The expansion of the United States‘ government and growth of secret agencies has fueled its population’s belief in conspiracy theories, said Kathy Olmsted, a professor in the department of history and author of recently published Real Enemies: Conspiracy Theories and American Democracy, World War I to 9/11.
“As government abuses are exposed, as they often are because we live in a relatively open society, Americans look at that evidence and decide, ‘Well, if we know that the government did this, then who is to say the government didn’t do [other things].‘”
Real Enemies published by Oxford University Press, is Olmsted’s third book on government secrets. The book details the increase in state power throughout the 1900s, and is the product of five years of research in university libraries throughout the country where conspiracy theorists have deposited their manuscripts and letters.
“I spent a lot of time in Washington D.C., and exotic places like Laramie, Wyoming – next time I’ll try and choose something that involves research in Venice – but I was all over the map,” Olmsted said of her travels.
Among those whose mysteries Olmsted tries to unravel are scientist Linus Pauling, who faced FBI harassment as a suspected communist during the Cold War, and Sylvia Meagher, an analyst for the World Health Organization who was deeply invested in disproving the government’s version of John F. Kennedy’s assassination.
After your first book, what made you want to keep exploring?
My first book was on the congressional investigation of the CIA and FBI after Watergate, and after that came out in 1996 a lot of people began contacting me, and they were really engaged with the subject, and had read congressional reports. [The reports] exposed a lot of crimes and abuses by the FBI, and a lot of the people who began contacting me were convinced they were the victims of secret conspiracies by government agencies, so I started to get interested in the interplay of the relationship between real government conspiracies and conspiracy theories about the government.
Have you taken anything from your books into the classroom with you – and vice versa – does anything from your classroom find its way into your books?
Definitely, I think with all of us our research informs our teaching and our teaching helps us to formulate questions for our research. In this particular case, the most direct application in my teaching has been that I’ve taught classes on conspiracy theories – I teach a seminar for history majors and an upper division lecture class.

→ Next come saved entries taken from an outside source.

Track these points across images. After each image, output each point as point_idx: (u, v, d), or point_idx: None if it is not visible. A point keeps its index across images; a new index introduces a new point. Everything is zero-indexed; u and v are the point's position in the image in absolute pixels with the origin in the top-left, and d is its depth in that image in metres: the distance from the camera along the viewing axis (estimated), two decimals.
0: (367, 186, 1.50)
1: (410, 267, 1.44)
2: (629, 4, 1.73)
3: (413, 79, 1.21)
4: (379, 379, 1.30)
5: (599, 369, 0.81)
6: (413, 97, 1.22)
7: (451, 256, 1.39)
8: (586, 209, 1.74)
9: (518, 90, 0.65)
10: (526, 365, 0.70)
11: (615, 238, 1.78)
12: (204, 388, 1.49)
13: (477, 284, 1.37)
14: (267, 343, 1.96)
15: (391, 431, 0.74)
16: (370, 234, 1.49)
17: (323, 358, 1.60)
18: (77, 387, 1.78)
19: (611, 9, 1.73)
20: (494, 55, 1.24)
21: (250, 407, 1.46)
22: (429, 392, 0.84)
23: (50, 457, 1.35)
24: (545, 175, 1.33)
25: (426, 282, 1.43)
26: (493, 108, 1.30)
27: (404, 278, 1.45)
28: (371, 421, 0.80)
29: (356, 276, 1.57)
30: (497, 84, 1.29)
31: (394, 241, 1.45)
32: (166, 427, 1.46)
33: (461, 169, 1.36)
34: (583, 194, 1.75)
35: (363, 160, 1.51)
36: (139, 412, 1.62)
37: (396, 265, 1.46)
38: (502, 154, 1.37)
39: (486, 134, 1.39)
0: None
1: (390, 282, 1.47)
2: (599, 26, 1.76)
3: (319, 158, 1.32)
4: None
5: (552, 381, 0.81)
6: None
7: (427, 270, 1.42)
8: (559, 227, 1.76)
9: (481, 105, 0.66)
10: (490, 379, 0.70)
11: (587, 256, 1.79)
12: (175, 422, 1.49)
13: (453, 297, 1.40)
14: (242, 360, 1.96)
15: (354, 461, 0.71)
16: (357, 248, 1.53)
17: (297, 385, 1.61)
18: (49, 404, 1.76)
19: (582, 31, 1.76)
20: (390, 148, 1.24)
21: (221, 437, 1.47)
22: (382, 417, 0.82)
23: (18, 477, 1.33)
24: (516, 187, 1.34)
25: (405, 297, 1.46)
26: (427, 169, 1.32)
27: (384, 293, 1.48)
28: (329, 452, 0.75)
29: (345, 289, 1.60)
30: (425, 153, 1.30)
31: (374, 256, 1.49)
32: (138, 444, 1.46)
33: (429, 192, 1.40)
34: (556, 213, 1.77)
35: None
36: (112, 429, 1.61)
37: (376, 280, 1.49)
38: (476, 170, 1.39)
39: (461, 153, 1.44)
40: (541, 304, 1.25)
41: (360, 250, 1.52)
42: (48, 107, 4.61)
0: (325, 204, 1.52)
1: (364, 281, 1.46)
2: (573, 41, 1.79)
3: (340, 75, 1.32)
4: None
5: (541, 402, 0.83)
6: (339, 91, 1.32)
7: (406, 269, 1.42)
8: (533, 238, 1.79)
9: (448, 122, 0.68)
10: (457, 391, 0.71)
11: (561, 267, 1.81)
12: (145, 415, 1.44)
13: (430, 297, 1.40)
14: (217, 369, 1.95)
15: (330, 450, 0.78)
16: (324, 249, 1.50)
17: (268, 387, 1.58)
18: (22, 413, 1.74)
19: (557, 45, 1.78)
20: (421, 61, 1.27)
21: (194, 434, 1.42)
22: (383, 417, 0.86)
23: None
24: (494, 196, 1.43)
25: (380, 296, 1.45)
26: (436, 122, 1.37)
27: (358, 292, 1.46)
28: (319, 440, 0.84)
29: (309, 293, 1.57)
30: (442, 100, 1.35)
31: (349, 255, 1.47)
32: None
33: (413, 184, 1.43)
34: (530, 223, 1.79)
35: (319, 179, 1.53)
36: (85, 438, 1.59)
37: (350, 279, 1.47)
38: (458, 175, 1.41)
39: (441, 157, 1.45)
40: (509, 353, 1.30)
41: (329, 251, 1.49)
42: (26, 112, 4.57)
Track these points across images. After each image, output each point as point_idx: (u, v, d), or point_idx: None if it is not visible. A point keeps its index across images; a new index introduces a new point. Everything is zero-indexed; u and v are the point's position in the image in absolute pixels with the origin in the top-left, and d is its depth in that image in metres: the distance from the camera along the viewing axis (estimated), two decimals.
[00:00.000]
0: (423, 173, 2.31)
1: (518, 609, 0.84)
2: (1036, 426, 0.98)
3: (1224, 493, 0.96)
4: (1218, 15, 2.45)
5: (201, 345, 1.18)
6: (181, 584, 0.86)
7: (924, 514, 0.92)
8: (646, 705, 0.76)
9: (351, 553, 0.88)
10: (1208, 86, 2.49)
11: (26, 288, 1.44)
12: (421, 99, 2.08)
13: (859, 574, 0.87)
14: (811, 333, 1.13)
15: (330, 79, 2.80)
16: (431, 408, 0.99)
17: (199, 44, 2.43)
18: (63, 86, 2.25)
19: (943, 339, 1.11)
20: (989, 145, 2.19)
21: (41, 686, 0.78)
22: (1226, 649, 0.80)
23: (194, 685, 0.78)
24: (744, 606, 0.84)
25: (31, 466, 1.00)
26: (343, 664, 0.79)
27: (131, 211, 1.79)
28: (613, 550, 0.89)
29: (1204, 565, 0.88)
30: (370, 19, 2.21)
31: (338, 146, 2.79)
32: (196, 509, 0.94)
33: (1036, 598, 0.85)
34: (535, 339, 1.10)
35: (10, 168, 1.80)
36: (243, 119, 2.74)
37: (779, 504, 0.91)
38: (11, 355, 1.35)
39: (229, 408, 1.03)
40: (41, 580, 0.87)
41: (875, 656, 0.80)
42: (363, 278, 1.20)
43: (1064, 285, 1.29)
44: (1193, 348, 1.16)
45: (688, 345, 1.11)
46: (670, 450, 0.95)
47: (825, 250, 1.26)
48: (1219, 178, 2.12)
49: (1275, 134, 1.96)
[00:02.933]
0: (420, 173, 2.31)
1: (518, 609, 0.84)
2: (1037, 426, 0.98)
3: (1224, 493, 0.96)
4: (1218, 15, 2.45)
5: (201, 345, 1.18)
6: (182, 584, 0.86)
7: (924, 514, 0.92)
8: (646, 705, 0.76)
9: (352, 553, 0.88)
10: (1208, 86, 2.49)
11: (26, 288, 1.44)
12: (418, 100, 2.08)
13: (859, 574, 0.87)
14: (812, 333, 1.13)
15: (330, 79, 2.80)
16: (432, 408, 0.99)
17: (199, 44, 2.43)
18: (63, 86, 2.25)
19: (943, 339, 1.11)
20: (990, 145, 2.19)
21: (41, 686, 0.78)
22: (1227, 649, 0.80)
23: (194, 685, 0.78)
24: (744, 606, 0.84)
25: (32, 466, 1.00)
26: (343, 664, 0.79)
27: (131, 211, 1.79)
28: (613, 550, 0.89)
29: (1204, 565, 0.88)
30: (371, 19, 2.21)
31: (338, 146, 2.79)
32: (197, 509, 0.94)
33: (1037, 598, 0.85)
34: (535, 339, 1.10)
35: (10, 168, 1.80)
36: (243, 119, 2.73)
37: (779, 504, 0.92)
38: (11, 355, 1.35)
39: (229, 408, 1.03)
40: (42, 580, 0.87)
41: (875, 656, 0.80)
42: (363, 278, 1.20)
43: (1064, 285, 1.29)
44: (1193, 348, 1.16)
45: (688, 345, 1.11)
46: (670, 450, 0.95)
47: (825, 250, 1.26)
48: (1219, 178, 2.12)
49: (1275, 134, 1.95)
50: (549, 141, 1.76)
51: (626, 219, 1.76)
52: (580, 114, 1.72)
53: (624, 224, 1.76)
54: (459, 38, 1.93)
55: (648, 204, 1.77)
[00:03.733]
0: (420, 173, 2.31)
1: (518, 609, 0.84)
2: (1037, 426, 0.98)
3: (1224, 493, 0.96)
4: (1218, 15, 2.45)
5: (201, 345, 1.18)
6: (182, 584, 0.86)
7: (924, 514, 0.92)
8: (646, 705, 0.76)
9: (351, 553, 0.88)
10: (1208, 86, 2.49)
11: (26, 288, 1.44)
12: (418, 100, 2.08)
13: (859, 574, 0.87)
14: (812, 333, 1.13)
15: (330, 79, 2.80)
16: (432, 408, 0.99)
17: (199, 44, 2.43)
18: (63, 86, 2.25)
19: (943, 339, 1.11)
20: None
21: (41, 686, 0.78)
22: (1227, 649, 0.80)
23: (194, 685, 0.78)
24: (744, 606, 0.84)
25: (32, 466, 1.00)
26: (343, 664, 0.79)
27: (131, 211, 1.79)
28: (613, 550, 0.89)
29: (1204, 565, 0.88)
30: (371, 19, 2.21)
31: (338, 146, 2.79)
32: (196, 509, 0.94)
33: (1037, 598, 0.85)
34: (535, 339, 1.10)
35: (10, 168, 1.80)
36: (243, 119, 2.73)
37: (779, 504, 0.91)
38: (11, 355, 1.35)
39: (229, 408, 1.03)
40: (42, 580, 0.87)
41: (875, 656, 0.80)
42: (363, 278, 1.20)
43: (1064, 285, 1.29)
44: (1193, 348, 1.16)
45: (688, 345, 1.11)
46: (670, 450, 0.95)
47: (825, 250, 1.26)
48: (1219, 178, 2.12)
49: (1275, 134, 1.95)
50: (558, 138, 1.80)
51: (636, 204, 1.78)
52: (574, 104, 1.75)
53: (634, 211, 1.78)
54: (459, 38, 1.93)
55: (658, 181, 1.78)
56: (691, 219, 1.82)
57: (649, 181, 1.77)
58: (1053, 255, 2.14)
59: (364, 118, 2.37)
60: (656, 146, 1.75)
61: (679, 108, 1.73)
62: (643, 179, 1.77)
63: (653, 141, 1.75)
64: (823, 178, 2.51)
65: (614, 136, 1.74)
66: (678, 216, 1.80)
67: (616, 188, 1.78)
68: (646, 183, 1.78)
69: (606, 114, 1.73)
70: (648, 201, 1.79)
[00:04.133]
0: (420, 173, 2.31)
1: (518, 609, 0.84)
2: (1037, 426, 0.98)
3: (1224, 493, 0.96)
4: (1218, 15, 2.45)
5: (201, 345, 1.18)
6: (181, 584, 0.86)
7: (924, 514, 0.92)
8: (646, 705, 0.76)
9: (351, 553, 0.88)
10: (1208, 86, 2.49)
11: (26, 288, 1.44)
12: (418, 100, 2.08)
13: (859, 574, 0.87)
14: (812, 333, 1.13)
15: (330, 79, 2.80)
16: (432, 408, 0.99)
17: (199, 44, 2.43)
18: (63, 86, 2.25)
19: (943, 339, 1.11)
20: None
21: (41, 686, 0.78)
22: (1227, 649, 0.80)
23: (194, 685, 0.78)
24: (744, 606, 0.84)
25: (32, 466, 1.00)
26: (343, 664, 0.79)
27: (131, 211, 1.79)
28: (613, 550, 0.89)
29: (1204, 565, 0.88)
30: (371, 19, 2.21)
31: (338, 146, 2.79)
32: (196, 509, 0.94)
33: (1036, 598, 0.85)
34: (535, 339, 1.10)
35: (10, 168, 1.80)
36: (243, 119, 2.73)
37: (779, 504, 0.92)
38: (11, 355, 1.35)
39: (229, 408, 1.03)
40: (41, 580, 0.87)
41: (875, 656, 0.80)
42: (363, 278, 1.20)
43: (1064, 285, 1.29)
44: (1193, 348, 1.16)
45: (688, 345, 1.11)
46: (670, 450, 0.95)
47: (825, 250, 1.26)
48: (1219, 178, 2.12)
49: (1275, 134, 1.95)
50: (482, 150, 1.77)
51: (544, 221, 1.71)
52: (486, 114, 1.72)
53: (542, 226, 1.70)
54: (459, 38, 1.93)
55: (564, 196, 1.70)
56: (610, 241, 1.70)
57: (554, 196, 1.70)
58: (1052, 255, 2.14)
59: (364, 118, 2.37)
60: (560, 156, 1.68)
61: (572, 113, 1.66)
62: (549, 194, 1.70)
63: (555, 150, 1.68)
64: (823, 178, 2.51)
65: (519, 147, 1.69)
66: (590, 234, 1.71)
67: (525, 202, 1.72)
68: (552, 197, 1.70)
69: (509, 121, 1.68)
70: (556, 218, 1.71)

In my acknowledgements I thank my undergraduates first because they’ve really helped me. A lot of my undergraduates give me materials – they forward me links to websites, etc. One gave me a box of books on conspiracy theories from the 1950s that he‘d picked up at an estate sale. So I get a lot of information from my undergraduates, but also they ask questions that help me realize what I need to clarify in my writing – they pose new questions or suggest new links that send me off in new directions.
What would you say could be done to mitigate the spread of conspiracy theories?
It’s up to the government to be open and transparent so that people believe that they can find out what their government is up to. When the government is secretive and refuses to disclose information then people tend to suspect the worst.
How do the students you interact with feel about 9/11?
They’re very interested in 9/11. For a lot of students, 9/11 is their Kennedy assassination – they’re fascinated by it and want to understand it and answer its unanswered questions and they see it as a mystery that they can solve and are very engaged with it. 9/11 is what draws them to conspiracy theories – it’s the one they know most about and are most interested in.
What are your feelings on 9/11? Does it merit being defined as a conspiracy?
I’m interested in why so many people believe in conspiracy theories – I don’t believe the controlled demolition theory myself – but I’m interested in why so many Americans would be so distrustful of their government to think it was capable of that mass murder, so what I do in the book is look in to what other things did the Bush administration do to destroy the public’s trust in the government.
I’m interested in why 9/11 theories are so widespread – about a third of Americans believe that the Bush administration was somehow involved, and a majority of those are ages 18-29, so it’s very prevalent among my students, and it’s what got me interested in seeking why so many people would be so distrustful that they would believe that what they had seen on TV was an elaborate ruse that was put on by their government.
Does this say anything about our generation’s [the 18-29 demographic] trust of the media?
Absolutely – the Internet makes alternative versions of events more readily available, so alternative conspiracy theories can spread more quickly.